Trump appeared nervous and unusually calm, calling Obama a “good man” and the meeting a “great honor.” He said he had “great respect” for Obama and that they had “discussed many different situations, some wonderful, some difficult.”
“I really look forward to dealing with the president in the future, including his attorney,” Trump said. Obama’s White House press secretary, Josh Earnest, described the meeting as “at least a little less awkward than some might have expected,” and he noted that the two “did not rekindle their differences in the Oval Office.
In fact, this meeting went well enough to reassure some of Trump’s critics that he could grow in the role and become more presidential in temperament and action – an assessment quickly internalized by the unique taste of Trump for the emphasis and political conflict once his administration began, especially when it happened to his predecessor.
Only about four months later, Trump accused Obama – without evidence – of tapping his “phone lines” in Trump Tower before the 2016 election. On social media, he blasted the former president for his involvement in “McCarthyism” and called it “Nixon/Watergate”. A bad guy (or a sick person)! »
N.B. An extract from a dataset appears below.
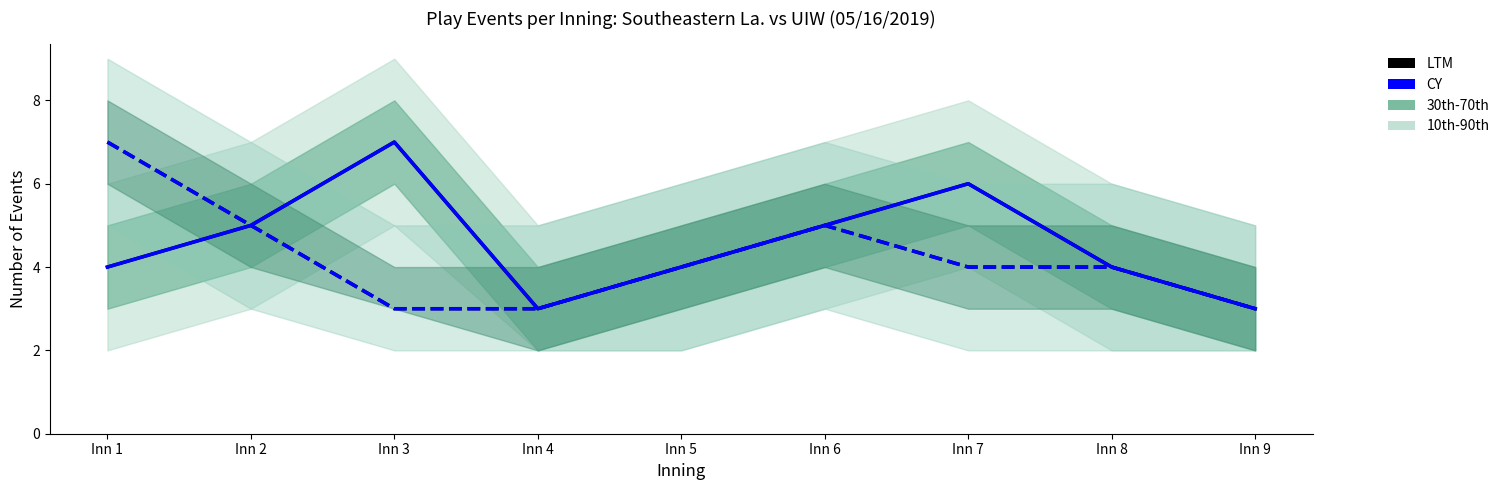

What is the average value of the LTM (UIW) series?

4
Obama aides now say that while the 2016 Trump-Obama meeting went well publicly, the new president’s team ignored most of the transition process and did not have the same respect for the White House and federal institutions that they or the team of Republican President George W. Bush. had.
One recalled that the only question asked at the time by Trump’s counterparts was not about workload or upcoming responsibilities, but about the best way to find an apartment in Washington.
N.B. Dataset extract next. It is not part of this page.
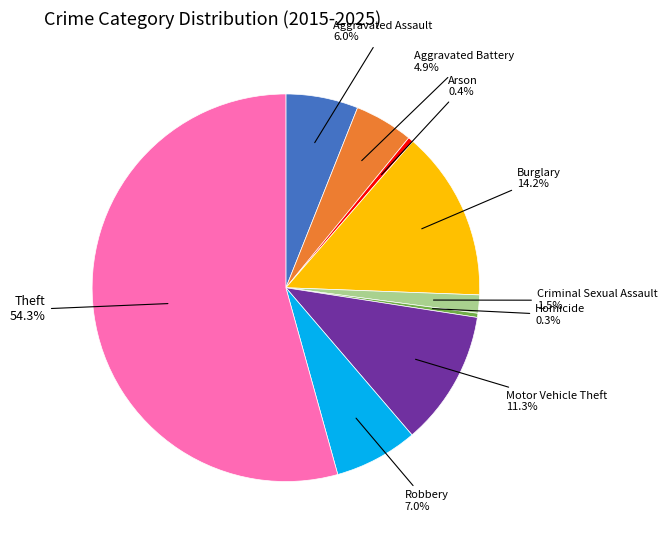

Is there a majority slice in this chart?

Yes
The formal transition process does not require presidents to invite their successors to face-to-face meetings, although that can happen.
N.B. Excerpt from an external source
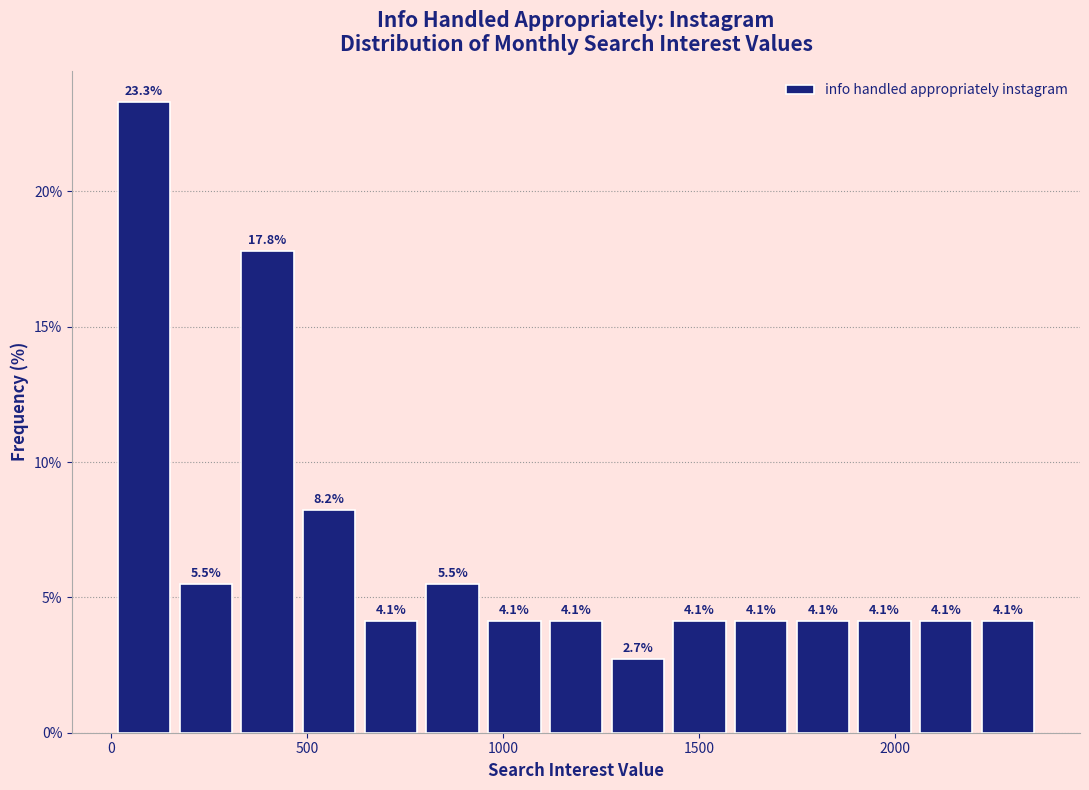

Around what value on the x-axis is the tallest bar? Give the approximate position of its centre, as read against the axis.

100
“Psychological transference then occurs,” former Vice President Walter Mondale once said.
There is no record of George Washington scheduling a formal meeting with the nation’s second president, John Adams, before leaving New York, then the capital. And Adams, after moving into the White House during his term, never invited his political rival and successor, Thomas Jefferson, before leaving without attending Jefferson’s inauguration in 1801.
Yet in 1841, President Martin Van Buren hosted President-elect William Henry Harrison – who had soundly defeated him on Election Day – for a dinner at the White House. He later even offered to leave the official residence early to make room for his successor after the National Hotel in Washington, where Harrison had stayed, became overcrowded. Harrison instead took a brief pre-inauguration trip to Virginia.
More recently, Republican George W. Bush welcomed Obama to the White House in 2008 after calling the election of the nation’s first black president “a triumph of American history.”
And eight years before, Bush himself was the newcomer when he met with the incumbent Clinton, who had denied his father a second term. Their conversation took place just eight days after the Supreme Court resolved the disputed 2000 election, and Bush also later visited the vice presidential residence to speak briefly with the man he defeated, Al Gore.
Bush and Gore did not say what they discussed, although Vice President Jim Kennedy’s press secretary described the conversation as intended to “demonstrate that this is a country where we put aside our differences after a long and difficult campaign.
Trump and Harris spoke by phone last week, but no in-person meeting is planned.